The records that follow should be copied in full, exactly as they read.

### [DATASET CONTENT]
********

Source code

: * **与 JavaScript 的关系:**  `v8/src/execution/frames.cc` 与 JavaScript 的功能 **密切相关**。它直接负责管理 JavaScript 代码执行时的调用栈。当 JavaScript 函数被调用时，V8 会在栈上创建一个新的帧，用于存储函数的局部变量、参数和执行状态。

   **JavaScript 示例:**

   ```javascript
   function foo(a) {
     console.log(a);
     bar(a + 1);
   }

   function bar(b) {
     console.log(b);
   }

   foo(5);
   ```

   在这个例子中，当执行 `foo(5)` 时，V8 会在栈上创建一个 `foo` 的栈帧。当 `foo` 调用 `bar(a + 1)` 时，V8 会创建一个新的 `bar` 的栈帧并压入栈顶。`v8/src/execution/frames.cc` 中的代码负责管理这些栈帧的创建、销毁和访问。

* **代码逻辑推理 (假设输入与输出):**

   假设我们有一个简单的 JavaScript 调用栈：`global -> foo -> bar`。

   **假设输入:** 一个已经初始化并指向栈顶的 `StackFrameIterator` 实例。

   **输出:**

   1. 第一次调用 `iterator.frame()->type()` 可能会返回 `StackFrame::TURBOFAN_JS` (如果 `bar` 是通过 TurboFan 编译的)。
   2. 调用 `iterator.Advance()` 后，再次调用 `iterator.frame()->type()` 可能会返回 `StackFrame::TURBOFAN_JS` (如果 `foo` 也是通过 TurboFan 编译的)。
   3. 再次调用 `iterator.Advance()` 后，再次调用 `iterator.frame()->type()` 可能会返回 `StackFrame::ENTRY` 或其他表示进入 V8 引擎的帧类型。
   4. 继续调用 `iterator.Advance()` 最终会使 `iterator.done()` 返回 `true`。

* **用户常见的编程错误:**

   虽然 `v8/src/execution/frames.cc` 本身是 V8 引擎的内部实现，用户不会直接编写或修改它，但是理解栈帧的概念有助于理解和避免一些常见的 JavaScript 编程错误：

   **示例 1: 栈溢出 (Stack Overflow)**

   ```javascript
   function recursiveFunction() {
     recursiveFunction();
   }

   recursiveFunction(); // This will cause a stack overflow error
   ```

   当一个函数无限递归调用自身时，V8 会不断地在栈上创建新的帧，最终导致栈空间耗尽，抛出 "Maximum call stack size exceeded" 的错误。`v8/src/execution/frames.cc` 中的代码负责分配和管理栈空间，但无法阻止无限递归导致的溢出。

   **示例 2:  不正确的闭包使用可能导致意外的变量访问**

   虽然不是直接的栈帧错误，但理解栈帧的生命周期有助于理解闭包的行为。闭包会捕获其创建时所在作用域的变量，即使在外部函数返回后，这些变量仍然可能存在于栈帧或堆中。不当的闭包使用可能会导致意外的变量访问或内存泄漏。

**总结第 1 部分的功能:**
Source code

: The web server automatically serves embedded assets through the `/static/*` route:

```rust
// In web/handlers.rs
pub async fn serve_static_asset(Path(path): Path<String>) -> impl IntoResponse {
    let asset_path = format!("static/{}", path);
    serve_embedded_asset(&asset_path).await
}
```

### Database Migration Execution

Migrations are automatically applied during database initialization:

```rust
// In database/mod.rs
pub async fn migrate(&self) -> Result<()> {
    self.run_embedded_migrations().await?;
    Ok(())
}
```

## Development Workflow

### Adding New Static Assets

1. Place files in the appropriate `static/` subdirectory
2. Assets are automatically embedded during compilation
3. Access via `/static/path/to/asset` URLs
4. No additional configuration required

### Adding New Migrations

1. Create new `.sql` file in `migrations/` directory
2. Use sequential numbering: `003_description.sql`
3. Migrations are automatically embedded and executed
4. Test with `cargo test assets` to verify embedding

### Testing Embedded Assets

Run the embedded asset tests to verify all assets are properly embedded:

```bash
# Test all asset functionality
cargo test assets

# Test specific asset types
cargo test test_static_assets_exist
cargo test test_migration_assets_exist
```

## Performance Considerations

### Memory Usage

********

### [YOUR SOLUTION]
Source code

: * **与 JavaScript 的关系:**  `v8/src/execution/frames.cc` 与 JavaScript 的功能 **密切相关**。它直接负责管理 JavaScript 代码执行时的调用栈。当 JavaScript 函数被调用时，V8 会在栈上创建一个新的帧，用于存储函数的局部变量、参数和执行状态。

   **JavaScript 示例:**

   ```javascript
   function foo(a) {
     console.log(a);
     bar(a + 1);
   }

   function bar(b) {
     console.log(b);
   }

   foo(5);
   ```

   在这个例子中，当执行 `foo(5)` 时，V8 会在栈上创建一个 `foo` 的栈帧。当 `foo` 调用 `bar(a + 1)` 时，V8 会创建一个新的 `bar` 的栈帧并压入栈顶。`v8/src/execution/frames.cc` 中的代码负责管理这些栈帧的创建、销毁和访问。

* **代码逻辑推理 (假设输入与输出):**

   假设我们有一个简单的 JavaScript 调用栈：`global -> foo -> bar`。

   **假设输入:** 一个已经初始化并指向栈顶的 `StackFrameIterator` 实例。

   **输出:**

   1. 第一次调用 `iterator.frame()->type()` 可能会返回 `StackFrame::TURBOFAN_JS` (如果 `bar` 是通过 TurboFan 编译的)。
   2. 调用 `iterator.Advance()` 后，再次调用 `iterator.frame()->type()` 可能会返回 `StackFrame::TURBOFAN_JS` (如果 `foo` 也是通过 TurboFan 编译的)。
   3. 再次调用 `iterator.Advance()` 后，再次调用 `iterator.frame()->type()` 可能会返回 `StackFrame::ENTRY` 或其他表示进入 V8 引擎的帧类型。
   4. 继续调用 `iterator.Advance()` 最终会使 `iterator.done()` 返回 `true`。

* **用户常见的编程错误:**

   虽然 `v8/src/execution/frames.cc` 本身是 V8 引擎的内部实现，用户不会直接编写或修改它，但是理解栈帧的概念有助于理解和避免一些常见的 JavaScript 编程错误：

   **示例 1: 栈溢出 (Stack Overflow)**

   ```javascript
   function recursiveFunction() {
     recursiveFunction();
   }

   recursiveFunction(); // This will cause a stack overflow error
   ```

   当一个函数无限递归调用自身时，V8 会不断地在栈上创建新的帧，最终导致栈空间耗尽，抛出 "Maximum call stack size exceeded" 的错误。`v8/src/execution/frames.cc` 中的代码负责分配和管理栈空间，但无法阻止无限递归导致的溢出。

   **示例 2:  不正确的闭包使用可能导致意外的变量访问**

   虽然不是直接的栈帧错误，但理解栈帧的生命周期有助于理解闭包的行为。闭包会捕获其创建时所在作用域的变量，即使在外部函数返回后，这些变量仍然可能存在于栈帧或堆中。不当的闭包使用可能会导致意外的变量访问或内存泄漏。

**总结第 1 部分的功能:**
Source code

: The web server automatically serves embedded assets through the `/static/*` route:

```rust
// In web/handlers.rs
pub async fn serve_static_asset(Path(path): Path<String>) -> impl IntoResponse {
    let asset_path = format!("static/{}", path);
    serve_embedded_asset(&asset_path).await
}
```

### Database Migration Execution

Migrations are automatically applied during database initialization:

```rust
// In database/mod.rs
pub async fn migrate(&self) -> Result<()> {
    self.run_embedded_migrations().await?;
    Ok(())
}
```

## Development Workflow

### Adding New Static Assets

1. Place files in the appropriate `static/` subdirectory
2. Assets are automatically embedded during compilation
3. Access via `/static/path/to/asset` URLs
4. No additional configuration required

### Adding New Migrations

1. Create new `.sql` file in `migrations/` directory
2. Use sequential numbering: `003_description.sql`
3. Migrations are automatically embedded and executed
4. Test with `cargo test assets` to verify embedding

### Testing Embedded Assets

Run the embedded asset tests to verify all assets are properly embedded:

```bash
# Test all asset functionality
cargo test assets

# Test specific asset types
cargo test test_static_assets_exist
cargo test test_migration_assets_exist
```

## Performance Considerations

### Memory Usage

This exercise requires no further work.